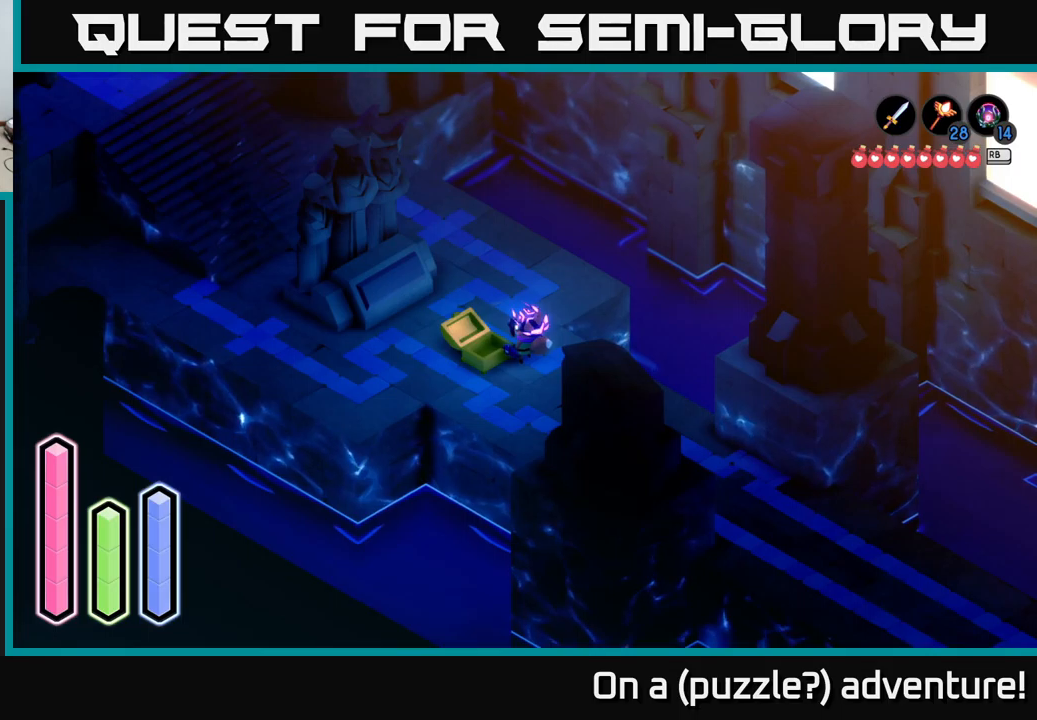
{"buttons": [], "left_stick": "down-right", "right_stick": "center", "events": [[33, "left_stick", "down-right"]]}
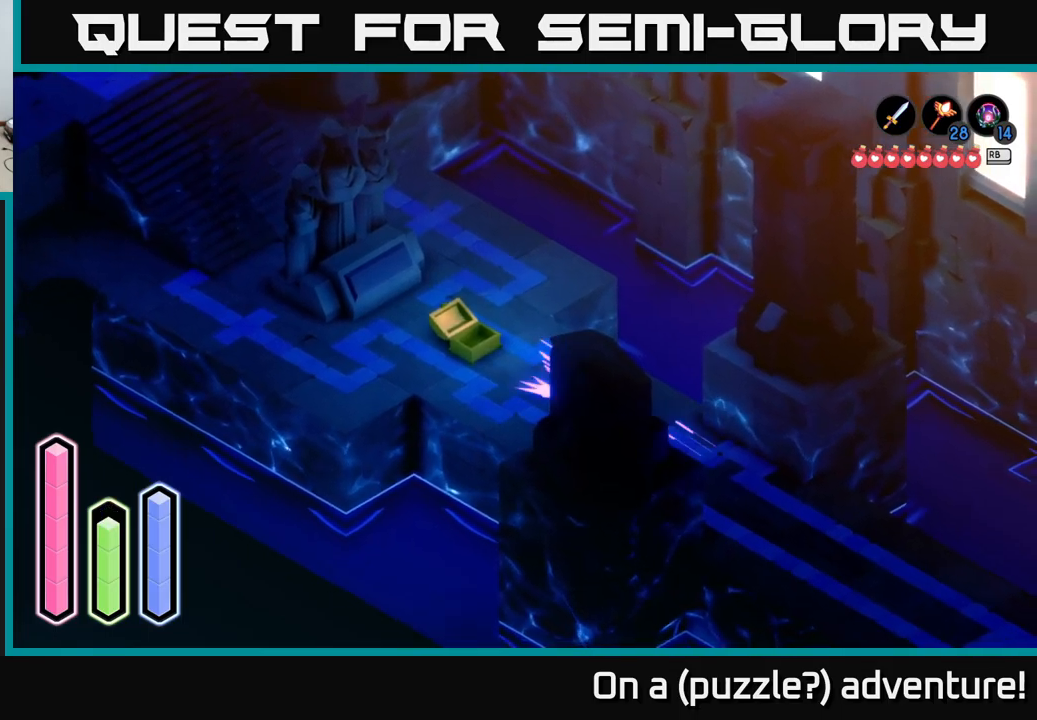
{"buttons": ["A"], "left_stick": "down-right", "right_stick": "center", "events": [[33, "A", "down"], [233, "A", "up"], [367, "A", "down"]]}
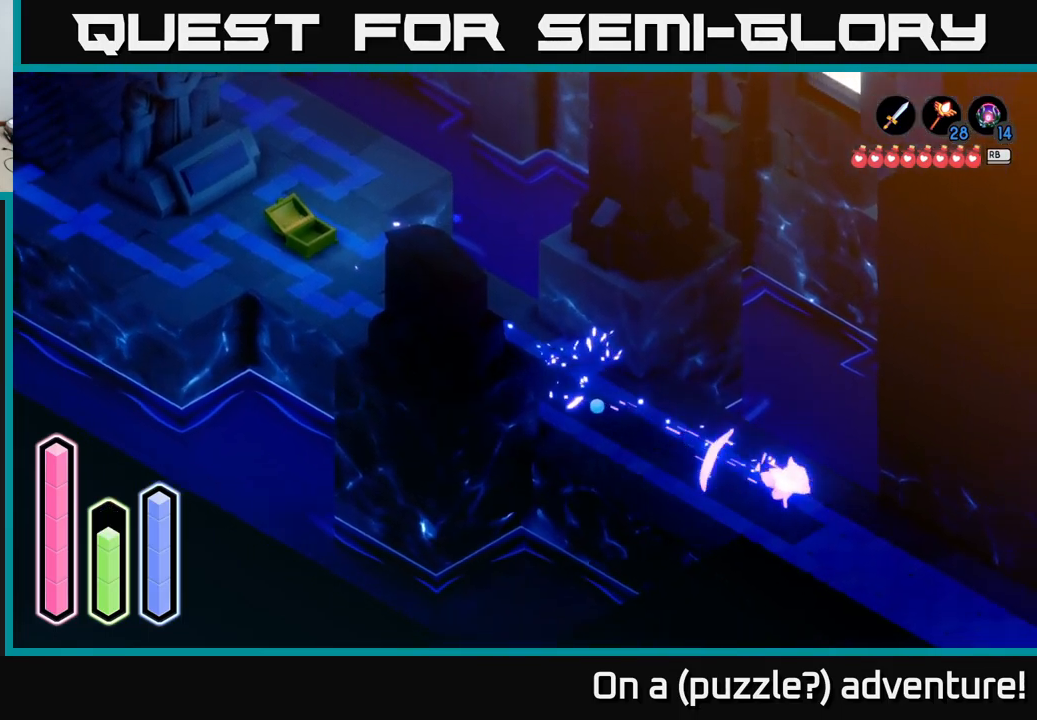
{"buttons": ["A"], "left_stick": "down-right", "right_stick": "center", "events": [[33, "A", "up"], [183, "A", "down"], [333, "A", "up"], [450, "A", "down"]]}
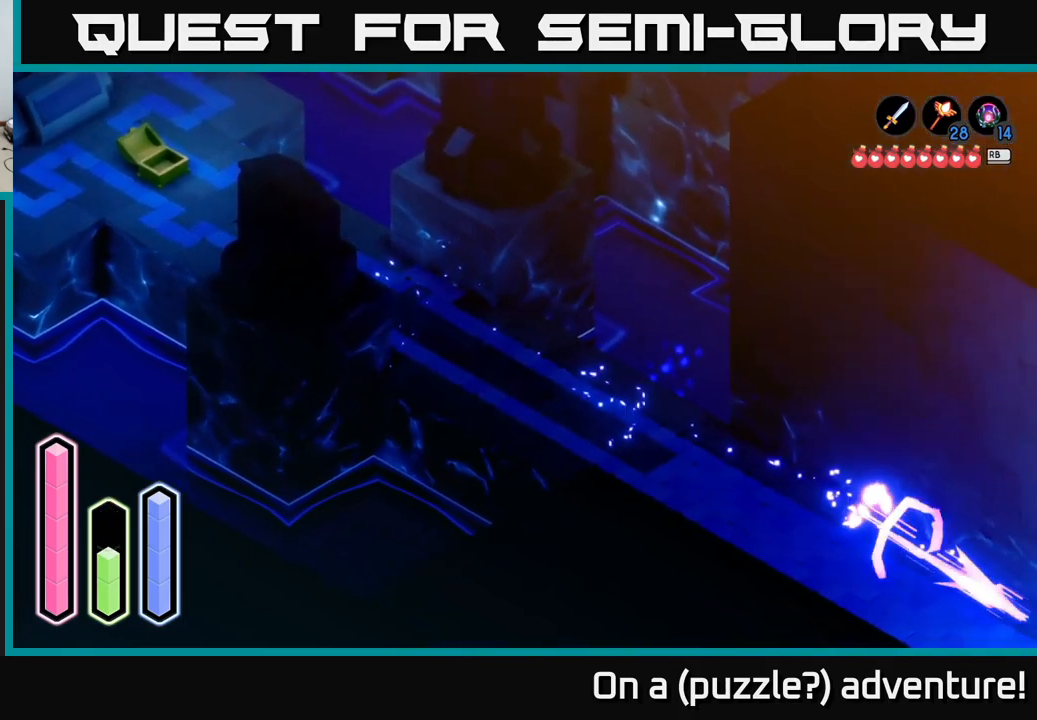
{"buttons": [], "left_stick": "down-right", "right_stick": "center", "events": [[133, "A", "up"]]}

-.-.-

→ Problem statement
In your copy, the listing above should appear word for word, with no images.

→ Result of the exercise
{"buttons": [], "left_stick": "down-right", "right_stick": "center", "events": [[33, "left_stick", "down-right"]]}
{"buttons": ["A"], "left_stick": "down-right", "right_stick": "center", "events": [[33, "A", "down"], [233, "A", "up"], [367, "A", "down"]]}
{"buttons": ["A"], "left_stick": "down-right", "right_stick": "center", "events": [[33, "A", "up"], [183, "A", "down"], [333, "A", "up"], [450, "A", "down"]]}
{"buttons": [], "left_stick": "down-right", "right_stick": "center", "events": [[133, "A", "up"]]}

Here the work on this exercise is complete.